## [Text section]
3.2 Effects of dust settling on the mid-plane

In contrast to the dust-free simulation (NT-Bin-q1), the one-fluid dust simulation (Dust-Bin-q1) does not assume a constant dust-to-gas ratio for all the considered evolutionary time; rather, it explicitly models dust evolution, with dust settling toward the mid-plane as expected (Price & Laibe 2015; Hutchison et al. 2018). The accumulation of dust at the disk mid-plane increases the optical depth and reduces the temperature, consequently decreasing the aspect ratio, as is illustrated in Figure 7.

The change in aspect ratio is a function of binary inclination. In the coplanar Dust-Bin-q1 case, the reduction is notably more pronounced on the side opposite the companion star, displaying a decrease of approximately 15% compared to the NT-Bin-q1 simulation. The companion’s heating causes a comparatively higher aspect ratio on the side facing it. Thus, the difference in aspect ratio progressively increases between these two sides from nearer to farther side to the companion (in regions with |r′| > 3 au) because the far side is not affected by the companion’s radiation (see Figure 4).

In the inclined Dust-Bin-q1 case, aspect ratio variations stay below 5%. The most significant decreases in aspect ratio occur at the location of the dust inner rim (~3 au), a feature also observed in the coplanar Dust-Bin-q1 simulation. This aligns with a dust-dense region where the temperature is expected to be lower. The disk side facing the companion presents the same aspect ratio between the two dust prescriptions. This indicates that the settled mid-plane dust primarily contributes to extinguishing all radiation penetrating along the disk mid-plane direction, consistent with the optical depth behavior.

## [Provided material]
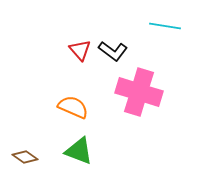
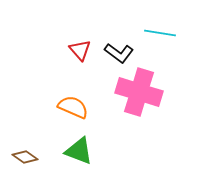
cyan line: moved 5 px left, 7 px down
black L-shape: moved 6 px right, 2 px down
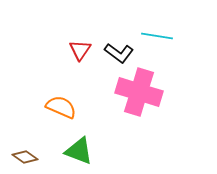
cyan line: moved 3 px left, 3 px down
red triangle: rotated 15 degrees clockwise
orange semicircle: moved 12 px left
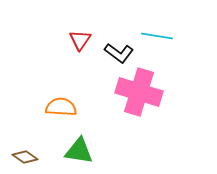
red triangle: moved 10 px up
orange semicircle: rotated 20 degrees counterclockwise
green triangle: rotated 12 degrees counterclockwise
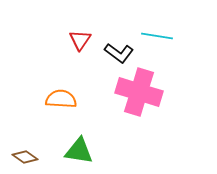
orange semicircle: moved 8 px up
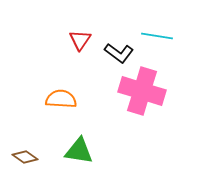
pink cross: moved 3 px right, 1 px up
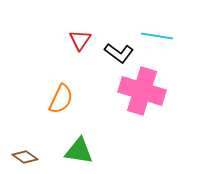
orange semicircle: rotated 112 degrees clockwise
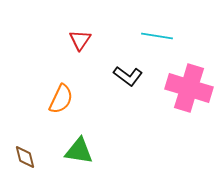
black L-shape: moved 9 px right, 23 px down
pink cross: moved 47 px right, 3 px up
brown diamond: rotated 40 degrees clockwise
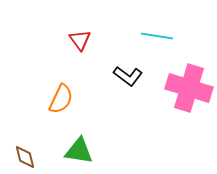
red triangle: rotated 10 degrees counterclockwise
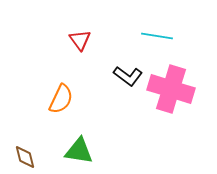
pink cross: moved 18 px left, 1 px down
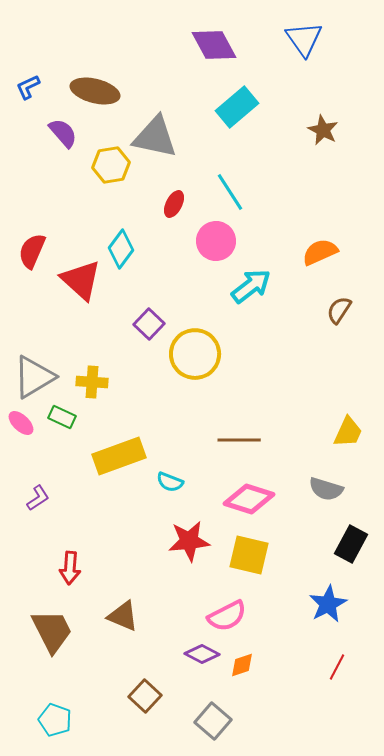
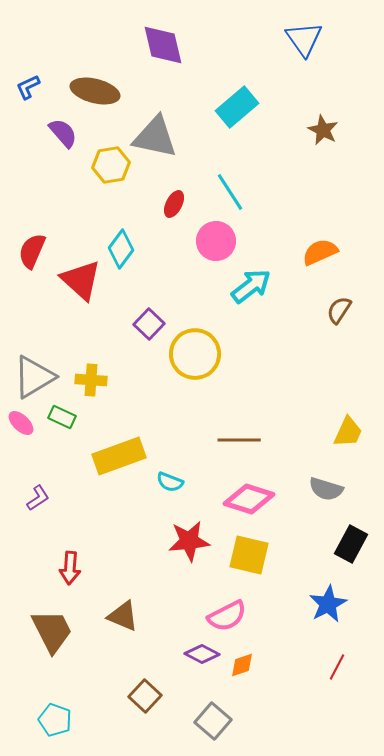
purple diamond at (214, 45): moved 51 px left; rotated 15 degrees clockwise
yellow cross at (92, 382): moved 1 px left, 2 px up
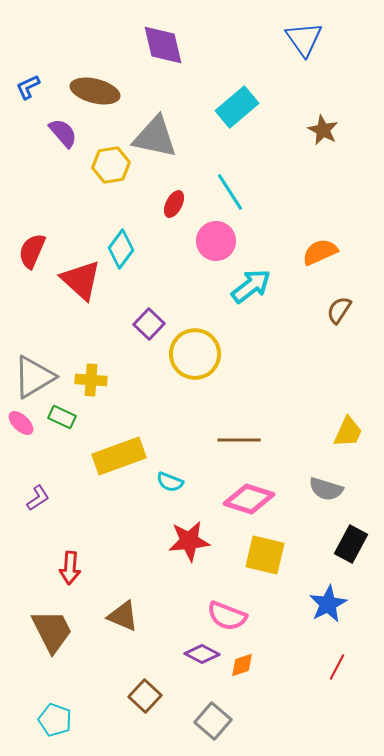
yellow square at (249, 555): moved 16 px right
pink semicircle at (227, 616): rotated 48 degrees clockwise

## [Problem statement]
Copy out the dust-settling passage above from "3.2 Effects of" to "in Figure 7.", word for word.

## [Output for this task]
3.2 Effects of dust settling on the mid-plane

In contrast to the dust-free simulation (NT-Bin-q1), the one-fluid dust simulation (Dust-Bin-q1) does not assume a constant dust-to-gas ratio for all the considered evolutionary time; rather, it explicitly models dust evolution, with dust settling toward the mid-plane as expected (Price & Laibe 2015; Hutchison et al. 2018). The accumulation of dust at the disk mid-plane increases the optical depth and reduces the temperature, consequently decreasing the aspect ratio, as is illustrated in Figure 7.